** GIVEN INFORMATION follows **

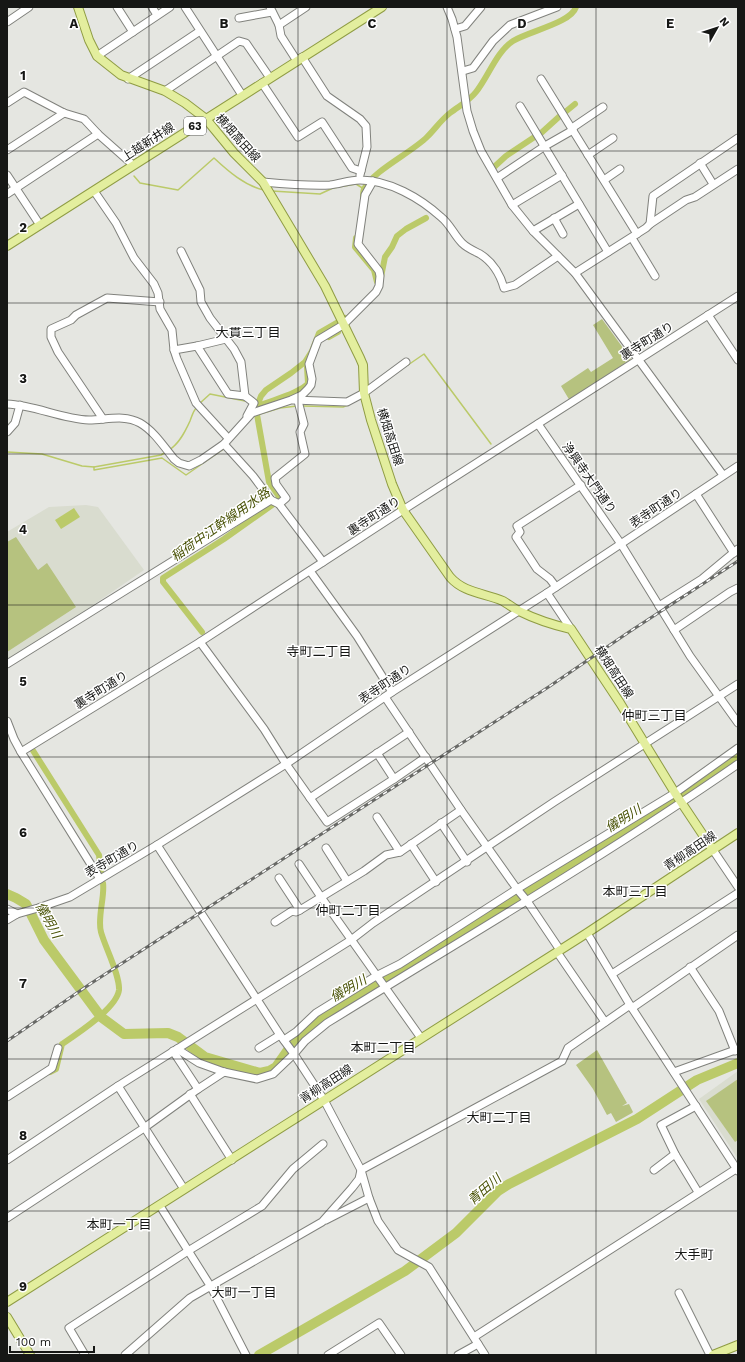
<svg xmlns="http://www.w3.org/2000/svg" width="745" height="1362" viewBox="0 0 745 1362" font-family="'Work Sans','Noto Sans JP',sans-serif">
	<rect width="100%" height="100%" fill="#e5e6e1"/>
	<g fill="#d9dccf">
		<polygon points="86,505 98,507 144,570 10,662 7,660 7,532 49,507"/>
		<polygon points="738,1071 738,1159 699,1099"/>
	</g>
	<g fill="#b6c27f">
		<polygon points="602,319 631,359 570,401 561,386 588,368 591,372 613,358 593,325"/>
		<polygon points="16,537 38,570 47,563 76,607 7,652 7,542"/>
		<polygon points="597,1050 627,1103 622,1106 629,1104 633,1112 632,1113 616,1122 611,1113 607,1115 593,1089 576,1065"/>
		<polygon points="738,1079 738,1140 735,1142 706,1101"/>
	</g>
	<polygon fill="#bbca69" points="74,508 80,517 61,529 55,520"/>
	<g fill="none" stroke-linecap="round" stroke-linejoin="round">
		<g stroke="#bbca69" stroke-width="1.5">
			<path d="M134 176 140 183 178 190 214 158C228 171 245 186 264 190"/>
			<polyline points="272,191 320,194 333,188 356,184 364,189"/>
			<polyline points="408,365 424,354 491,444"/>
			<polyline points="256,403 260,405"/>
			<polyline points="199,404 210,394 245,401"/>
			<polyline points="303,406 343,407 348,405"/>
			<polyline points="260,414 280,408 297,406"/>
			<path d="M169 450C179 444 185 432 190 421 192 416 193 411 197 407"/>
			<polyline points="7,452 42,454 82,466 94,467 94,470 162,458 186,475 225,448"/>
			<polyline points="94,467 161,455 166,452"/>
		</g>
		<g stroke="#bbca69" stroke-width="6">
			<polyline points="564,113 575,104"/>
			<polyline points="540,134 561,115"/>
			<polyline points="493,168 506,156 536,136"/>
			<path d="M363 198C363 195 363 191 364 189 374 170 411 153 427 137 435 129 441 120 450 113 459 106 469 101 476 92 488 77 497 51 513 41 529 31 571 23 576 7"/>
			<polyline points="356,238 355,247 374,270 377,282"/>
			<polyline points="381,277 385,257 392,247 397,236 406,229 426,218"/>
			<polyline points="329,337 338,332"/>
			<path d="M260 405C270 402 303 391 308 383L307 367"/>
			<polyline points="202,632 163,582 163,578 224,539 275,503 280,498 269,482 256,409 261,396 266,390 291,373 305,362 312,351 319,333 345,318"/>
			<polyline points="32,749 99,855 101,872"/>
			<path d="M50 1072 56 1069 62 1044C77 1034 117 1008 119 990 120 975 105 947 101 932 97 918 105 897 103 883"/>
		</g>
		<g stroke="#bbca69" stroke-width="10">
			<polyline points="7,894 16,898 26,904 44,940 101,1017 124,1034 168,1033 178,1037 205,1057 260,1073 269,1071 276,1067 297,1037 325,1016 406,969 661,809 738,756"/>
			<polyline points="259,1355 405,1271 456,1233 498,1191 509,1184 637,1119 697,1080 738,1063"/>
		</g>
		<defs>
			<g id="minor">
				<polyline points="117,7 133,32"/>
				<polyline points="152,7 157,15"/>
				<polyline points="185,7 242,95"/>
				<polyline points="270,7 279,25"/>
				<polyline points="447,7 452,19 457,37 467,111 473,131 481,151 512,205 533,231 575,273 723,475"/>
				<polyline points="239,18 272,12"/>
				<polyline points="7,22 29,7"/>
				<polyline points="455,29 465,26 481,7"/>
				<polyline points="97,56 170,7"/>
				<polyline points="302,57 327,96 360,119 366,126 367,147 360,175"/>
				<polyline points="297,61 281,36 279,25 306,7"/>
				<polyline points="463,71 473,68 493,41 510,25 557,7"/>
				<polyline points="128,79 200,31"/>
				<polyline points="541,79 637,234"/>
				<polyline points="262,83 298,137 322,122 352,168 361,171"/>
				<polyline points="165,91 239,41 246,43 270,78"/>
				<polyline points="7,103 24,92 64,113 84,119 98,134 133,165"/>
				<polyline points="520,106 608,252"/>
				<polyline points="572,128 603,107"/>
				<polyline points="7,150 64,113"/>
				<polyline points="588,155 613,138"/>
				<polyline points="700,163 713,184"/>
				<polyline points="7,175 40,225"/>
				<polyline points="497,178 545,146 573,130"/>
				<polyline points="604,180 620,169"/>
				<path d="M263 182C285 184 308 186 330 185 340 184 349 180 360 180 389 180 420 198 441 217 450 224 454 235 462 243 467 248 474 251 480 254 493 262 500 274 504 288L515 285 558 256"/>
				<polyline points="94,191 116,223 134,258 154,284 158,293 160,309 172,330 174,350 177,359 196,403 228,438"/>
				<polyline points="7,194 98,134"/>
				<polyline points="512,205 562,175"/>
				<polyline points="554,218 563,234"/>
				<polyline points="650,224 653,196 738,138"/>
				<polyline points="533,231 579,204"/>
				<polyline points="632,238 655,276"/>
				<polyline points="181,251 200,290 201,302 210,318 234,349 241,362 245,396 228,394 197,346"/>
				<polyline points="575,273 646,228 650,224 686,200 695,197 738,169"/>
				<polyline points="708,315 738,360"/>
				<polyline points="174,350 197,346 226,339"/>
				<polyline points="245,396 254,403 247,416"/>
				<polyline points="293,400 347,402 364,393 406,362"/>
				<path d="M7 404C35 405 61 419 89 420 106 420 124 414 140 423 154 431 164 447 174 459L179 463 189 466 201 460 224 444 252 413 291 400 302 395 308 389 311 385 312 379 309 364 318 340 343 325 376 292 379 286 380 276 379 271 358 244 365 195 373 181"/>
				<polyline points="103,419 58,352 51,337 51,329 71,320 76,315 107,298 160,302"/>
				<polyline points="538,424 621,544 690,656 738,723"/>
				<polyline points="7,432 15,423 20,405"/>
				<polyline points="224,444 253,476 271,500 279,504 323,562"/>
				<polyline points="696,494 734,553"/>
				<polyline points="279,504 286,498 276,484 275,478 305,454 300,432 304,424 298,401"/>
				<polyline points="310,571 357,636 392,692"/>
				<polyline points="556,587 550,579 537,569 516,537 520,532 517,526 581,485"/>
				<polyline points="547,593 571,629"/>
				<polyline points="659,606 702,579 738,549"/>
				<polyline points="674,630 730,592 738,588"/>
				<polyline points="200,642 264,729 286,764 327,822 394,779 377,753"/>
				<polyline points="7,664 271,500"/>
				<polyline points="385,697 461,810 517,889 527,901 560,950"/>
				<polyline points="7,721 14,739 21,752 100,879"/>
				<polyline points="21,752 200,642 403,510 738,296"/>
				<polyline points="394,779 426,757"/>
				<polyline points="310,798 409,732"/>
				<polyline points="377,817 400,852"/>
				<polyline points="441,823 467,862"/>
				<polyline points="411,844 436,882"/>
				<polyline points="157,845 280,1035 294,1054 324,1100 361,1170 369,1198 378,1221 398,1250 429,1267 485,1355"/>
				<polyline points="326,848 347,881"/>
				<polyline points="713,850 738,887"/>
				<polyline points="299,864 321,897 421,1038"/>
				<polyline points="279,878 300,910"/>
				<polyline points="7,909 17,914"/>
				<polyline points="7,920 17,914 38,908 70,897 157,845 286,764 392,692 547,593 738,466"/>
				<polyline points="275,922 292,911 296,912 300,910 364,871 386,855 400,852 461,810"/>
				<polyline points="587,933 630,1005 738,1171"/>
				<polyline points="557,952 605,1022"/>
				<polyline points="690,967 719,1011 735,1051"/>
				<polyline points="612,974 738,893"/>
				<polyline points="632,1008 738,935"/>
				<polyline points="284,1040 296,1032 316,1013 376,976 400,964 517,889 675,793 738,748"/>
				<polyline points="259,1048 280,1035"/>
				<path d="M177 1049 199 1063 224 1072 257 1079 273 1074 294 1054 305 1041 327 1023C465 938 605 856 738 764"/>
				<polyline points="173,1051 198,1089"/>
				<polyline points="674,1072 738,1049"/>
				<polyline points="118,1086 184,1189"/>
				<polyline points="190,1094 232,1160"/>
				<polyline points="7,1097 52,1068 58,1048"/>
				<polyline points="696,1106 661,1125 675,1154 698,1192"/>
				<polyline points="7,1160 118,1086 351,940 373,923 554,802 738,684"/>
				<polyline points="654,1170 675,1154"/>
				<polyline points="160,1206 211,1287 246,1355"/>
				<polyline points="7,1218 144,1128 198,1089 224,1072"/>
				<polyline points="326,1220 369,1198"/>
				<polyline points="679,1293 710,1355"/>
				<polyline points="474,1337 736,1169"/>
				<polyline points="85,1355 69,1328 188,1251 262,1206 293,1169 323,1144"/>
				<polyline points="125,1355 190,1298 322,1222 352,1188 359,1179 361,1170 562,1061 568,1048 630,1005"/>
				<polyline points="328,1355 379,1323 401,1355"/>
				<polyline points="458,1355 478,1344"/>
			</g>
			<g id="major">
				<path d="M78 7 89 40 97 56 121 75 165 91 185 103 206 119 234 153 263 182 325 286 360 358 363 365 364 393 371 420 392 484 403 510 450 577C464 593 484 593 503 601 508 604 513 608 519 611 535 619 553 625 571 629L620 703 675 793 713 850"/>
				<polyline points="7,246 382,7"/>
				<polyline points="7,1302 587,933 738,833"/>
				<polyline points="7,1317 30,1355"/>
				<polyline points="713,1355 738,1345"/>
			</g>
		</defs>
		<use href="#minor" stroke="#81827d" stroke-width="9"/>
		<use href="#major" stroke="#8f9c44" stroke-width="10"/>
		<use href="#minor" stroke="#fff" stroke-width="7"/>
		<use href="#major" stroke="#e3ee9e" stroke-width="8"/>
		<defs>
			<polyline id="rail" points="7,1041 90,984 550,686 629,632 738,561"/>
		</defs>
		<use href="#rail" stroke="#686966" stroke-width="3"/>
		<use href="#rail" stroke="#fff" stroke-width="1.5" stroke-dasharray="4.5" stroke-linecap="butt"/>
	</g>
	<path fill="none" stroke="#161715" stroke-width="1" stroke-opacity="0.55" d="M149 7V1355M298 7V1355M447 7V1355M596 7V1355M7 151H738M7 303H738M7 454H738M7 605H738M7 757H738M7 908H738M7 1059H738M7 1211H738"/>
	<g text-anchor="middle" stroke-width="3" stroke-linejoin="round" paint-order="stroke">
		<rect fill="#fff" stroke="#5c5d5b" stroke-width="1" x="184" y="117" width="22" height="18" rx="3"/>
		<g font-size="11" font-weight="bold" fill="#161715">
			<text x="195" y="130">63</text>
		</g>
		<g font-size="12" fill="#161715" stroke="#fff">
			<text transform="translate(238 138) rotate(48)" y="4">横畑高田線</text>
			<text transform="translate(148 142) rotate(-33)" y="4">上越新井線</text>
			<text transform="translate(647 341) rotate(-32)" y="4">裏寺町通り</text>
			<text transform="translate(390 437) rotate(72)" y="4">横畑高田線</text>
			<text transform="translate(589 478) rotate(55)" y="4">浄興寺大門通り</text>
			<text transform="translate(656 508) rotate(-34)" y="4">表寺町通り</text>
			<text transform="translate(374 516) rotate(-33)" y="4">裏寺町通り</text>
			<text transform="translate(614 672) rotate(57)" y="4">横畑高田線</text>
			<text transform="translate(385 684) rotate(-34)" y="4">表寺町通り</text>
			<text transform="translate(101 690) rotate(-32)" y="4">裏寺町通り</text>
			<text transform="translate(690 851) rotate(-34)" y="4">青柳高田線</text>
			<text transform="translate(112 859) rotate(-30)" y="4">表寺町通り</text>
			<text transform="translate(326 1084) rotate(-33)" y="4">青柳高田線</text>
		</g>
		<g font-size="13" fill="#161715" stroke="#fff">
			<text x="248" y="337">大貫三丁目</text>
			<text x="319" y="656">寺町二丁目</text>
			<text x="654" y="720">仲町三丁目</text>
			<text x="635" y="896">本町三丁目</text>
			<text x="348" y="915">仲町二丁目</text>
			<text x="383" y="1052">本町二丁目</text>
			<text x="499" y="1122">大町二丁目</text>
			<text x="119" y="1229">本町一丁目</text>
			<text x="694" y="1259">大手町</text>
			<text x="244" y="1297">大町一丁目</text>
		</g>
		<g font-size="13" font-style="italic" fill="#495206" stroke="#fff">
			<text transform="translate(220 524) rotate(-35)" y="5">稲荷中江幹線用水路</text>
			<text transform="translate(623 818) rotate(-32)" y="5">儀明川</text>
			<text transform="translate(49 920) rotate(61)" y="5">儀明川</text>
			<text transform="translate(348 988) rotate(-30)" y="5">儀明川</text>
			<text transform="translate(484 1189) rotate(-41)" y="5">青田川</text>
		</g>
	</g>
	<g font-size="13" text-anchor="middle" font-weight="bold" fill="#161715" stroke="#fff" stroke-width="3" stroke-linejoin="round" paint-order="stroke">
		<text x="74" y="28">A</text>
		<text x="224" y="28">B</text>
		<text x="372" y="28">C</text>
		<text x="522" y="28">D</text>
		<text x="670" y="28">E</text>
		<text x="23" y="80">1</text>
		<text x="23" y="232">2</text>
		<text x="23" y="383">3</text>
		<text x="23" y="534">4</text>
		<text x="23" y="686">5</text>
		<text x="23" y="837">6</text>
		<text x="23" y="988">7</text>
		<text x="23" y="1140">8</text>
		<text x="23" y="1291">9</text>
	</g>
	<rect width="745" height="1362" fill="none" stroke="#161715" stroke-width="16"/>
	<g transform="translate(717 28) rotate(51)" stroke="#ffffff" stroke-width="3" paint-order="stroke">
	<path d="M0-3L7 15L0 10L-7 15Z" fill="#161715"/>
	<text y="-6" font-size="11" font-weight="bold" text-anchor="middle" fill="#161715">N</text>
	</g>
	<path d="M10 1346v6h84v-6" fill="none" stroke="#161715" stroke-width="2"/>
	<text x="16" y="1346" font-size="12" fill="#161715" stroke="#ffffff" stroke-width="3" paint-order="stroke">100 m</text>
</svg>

** End of GIVEN INFORMATION **
** GIVEN INFORMATION follows **

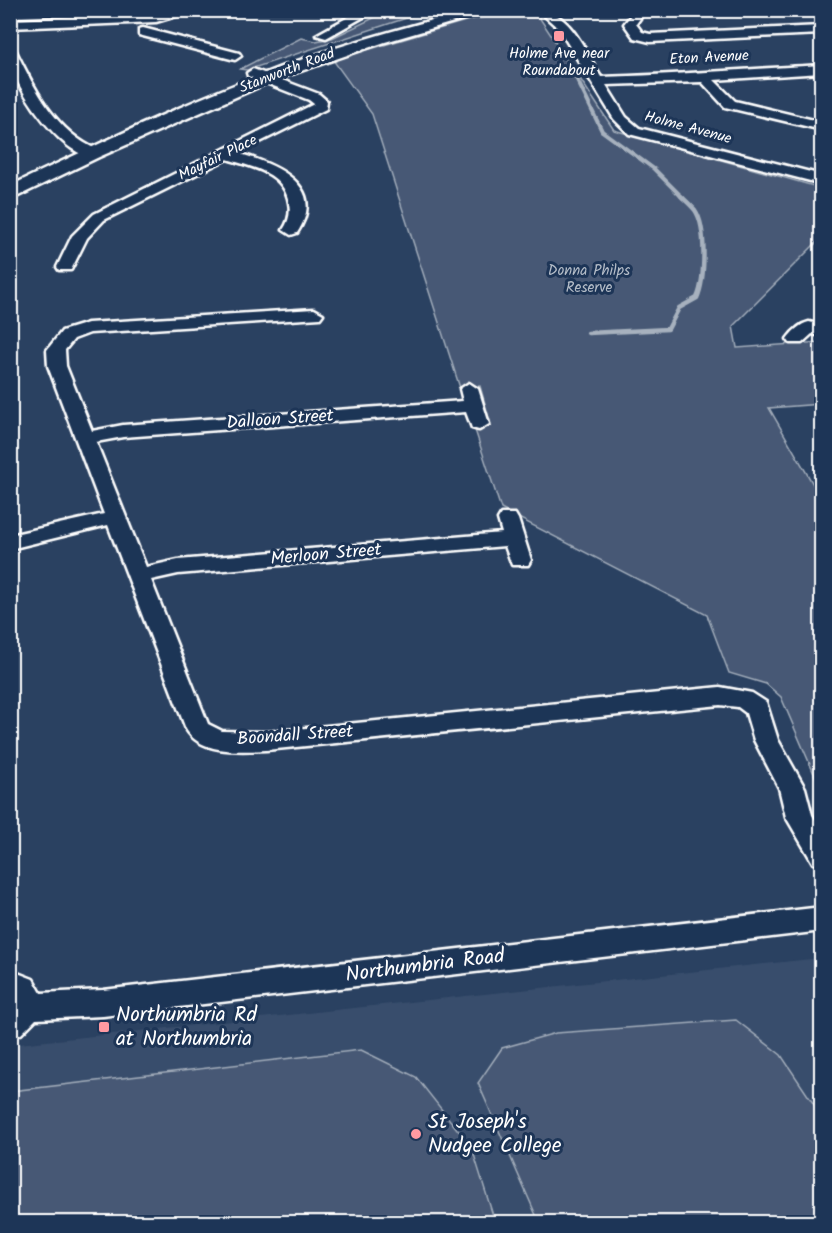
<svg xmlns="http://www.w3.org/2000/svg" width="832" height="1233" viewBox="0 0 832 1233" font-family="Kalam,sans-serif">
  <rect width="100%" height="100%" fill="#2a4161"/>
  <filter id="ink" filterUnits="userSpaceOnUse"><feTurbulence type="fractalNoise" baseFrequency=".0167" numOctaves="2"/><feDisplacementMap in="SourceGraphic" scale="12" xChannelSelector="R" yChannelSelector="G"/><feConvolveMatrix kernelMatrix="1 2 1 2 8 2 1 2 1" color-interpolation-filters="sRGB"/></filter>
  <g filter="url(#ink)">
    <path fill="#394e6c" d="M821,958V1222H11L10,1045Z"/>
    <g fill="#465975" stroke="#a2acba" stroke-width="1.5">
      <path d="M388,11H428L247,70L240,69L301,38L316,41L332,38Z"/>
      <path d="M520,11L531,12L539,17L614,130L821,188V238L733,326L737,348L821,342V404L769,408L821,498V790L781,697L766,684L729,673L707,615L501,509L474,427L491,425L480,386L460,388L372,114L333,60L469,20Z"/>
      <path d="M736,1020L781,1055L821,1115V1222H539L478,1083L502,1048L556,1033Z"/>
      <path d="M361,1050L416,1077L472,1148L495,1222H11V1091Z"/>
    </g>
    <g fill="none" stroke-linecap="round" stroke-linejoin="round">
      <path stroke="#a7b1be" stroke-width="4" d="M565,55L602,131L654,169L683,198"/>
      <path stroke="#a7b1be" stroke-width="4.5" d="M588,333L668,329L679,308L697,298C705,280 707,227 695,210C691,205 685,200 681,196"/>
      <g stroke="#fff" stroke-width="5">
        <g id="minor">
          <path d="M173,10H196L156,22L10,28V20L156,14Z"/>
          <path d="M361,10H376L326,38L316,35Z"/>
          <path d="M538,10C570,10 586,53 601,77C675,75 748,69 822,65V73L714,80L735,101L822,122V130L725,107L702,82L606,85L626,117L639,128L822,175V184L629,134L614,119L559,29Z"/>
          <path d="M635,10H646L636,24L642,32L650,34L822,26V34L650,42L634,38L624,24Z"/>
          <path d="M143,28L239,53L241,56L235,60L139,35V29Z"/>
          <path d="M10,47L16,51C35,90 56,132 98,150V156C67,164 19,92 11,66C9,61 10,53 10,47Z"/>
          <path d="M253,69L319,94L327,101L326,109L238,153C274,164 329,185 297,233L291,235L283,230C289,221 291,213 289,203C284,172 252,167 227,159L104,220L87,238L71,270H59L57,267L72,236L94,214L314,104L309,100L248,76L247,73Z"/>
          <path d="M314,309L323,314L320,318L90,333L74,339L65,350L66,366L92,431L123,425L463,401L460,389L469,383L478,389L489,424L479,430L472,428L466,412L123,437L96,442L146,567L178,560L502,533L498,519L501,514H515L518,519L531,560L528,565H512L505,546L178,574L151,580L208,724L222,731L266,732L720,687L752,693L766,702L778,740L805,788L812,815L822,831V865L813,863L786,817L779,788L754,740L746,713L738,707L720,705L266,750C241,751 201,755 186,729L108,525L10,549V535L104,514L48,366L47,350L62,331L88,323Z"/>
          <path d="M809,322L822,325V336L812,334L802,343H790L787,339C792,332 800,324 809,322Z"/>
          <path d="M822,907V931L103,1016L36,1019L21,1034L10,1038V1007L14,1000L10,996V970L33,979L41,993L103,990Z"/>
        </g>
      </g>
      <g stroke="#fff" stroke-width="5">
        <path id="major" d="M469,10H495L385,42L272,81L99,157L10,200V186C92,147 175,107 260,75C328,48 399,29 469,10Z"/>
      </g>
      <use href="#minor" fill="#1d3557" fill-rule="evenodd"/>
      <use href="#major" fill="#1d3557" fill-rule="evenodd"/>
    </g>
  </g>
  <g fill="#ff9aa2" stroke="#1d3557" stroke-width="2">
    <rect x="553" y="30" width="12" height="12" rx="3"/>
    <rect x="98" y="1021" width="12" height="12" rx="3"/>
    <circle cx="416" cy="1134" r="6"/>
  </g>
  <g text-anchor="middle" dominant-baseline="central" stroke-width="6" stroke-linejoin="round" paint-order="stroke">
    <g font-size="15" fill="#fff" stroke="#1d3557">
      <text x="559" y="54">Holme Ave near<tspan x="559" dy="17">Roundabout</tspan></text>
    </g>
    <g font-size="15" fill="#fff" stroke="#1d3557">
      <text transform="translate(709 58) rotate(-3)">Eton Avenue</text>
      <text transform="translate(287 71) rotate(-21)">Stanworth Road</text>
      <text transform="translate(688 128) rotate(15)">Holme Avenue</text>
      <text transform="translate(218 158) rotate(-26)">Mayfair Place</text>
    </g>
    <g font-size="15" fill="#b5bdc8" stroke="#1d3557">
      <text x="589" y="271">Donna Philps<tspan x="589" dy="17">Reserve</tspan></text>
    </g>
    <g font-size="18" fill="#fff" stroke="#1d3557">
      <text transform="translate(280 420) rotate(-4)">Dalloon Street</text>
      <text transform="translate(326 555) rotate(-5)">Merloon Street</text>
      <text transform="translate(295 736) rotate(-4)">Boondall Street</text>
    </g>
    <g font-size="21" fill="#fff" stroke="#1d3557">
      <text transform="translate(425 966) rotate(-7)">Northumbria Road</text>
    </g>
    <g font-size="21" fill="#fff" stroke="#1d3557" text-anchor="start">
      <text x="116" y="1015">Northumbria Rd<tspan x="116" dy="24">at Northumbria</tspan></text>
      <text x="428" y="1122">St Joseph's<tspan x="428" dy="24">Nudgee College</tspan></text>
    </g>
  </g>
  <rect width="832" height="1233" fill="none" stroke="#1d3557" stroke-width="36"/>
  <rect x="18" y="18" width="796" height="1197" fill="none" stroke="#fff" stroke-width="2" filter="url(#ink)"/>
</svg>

** End of GIVEN INFORMATION **

WORK REQUEST: From the material above, please return each line containing "Avenue".

ANSWER FOR THE TASK:
      <text transform="translate(709 58) rotate(-3)">Eton Avenue</text>
      <text transform="translate(688 128) rotate(15)">Holme Avenue</text>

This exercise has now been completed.